Archie came toward him—and Malcolm was shocked to see that there were tears flowing freely down his cheeks. He pushed Malcolm's gun casually out of the way, and pulled him into a bearhug, squeezing him until Malcolm thought his ribs might crack. Then he kissed him forcefully on the forehead, and pushed him away.

“I don't care about the money, Red,” he whispered to him. “I just wanted to make sure you was all right. That's the only reason I put it out on The Wire.”

He patted him once on the shoulder, then turned to pick up his hat and walked on out the door. Malcolm standing there with the gun still in his hand, the bar coming alive behind him again.

“Son, you wanna put that away—” the bartender called out— Malcolm ignoring him.

“That ain't true. Is it?” he asked Miranda instead, the words still bubbling out of him. “He just sayin' that to throw me, ain't he—”

But she only looked at him, letting him babble on some more. Her beautiful face nearly hidden in darkness now, silhouetted as it was in the setting sun through the window.

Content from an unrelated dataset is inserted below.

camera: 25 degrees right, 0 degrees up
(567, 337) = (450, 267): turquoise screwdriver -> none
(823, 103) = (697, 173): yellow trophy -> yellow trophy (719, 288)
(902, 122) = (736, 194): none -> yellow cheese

“Goddammit, Red,” she said at last, her voice more sorrowful than angry. “Goddammit, Red. How much of a child can you be?”

“But you said—”


You
said it didn't matter. You said you never met anybody like me, never loved anybody like me, black or white.”

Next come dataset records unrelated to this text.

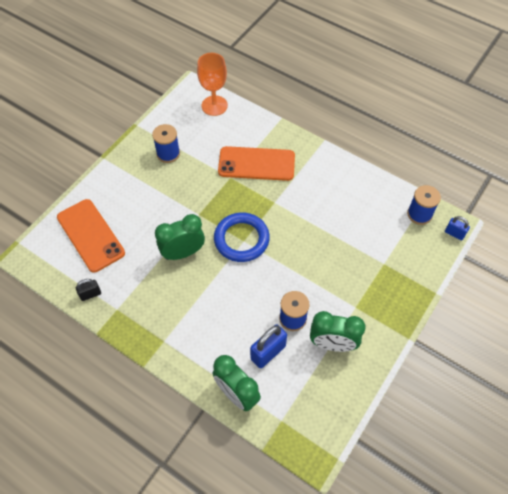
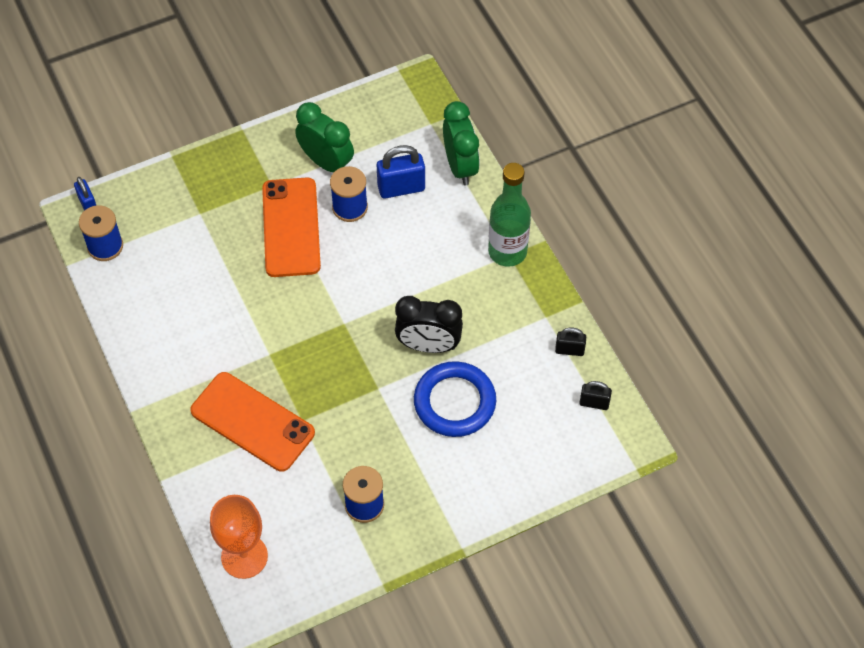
camera: 150 degrees left, 0 degrees up
(60, 268) = (594, 403): none -> black padlock
(91, 235) = (535, 430): orange phone -> orange phone (291, 227)
(166, 342) = (507, 251): none -> green bottle
(183, 252) = (428, 345): green clock -> black clock
(241, 239) = (345, 326): blue ring -> blue ring (454, 402)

“I know,” Malcolm said, his mouth dry as cotton against his tongue now. Barely able to look at her there in the booth—tears running down her cheeks now.
So everybody can cry but me.

“I know I said that. But you didn't love me, did you? Ain't that the whole story? You liked bein' the big white lady to me, didn't you?”

“Ah, Red,” she wept, and raged at him. “Ah, you were so god-damned young!”

“But you was just playin' with me, wasn't you? And with Archie, too, I suppose. Weren't you?”

She looked down at the table again, unable to say anything else through her tears, and he dropped the gun into his pocket, and followed Archie on out the door of the La Mar-Cheri. Walking slowly, without any real idea of where he was going. Barely noticing the men starting to run past him on the sidewalk, their excited shouts, or the wail of sirens in the distance.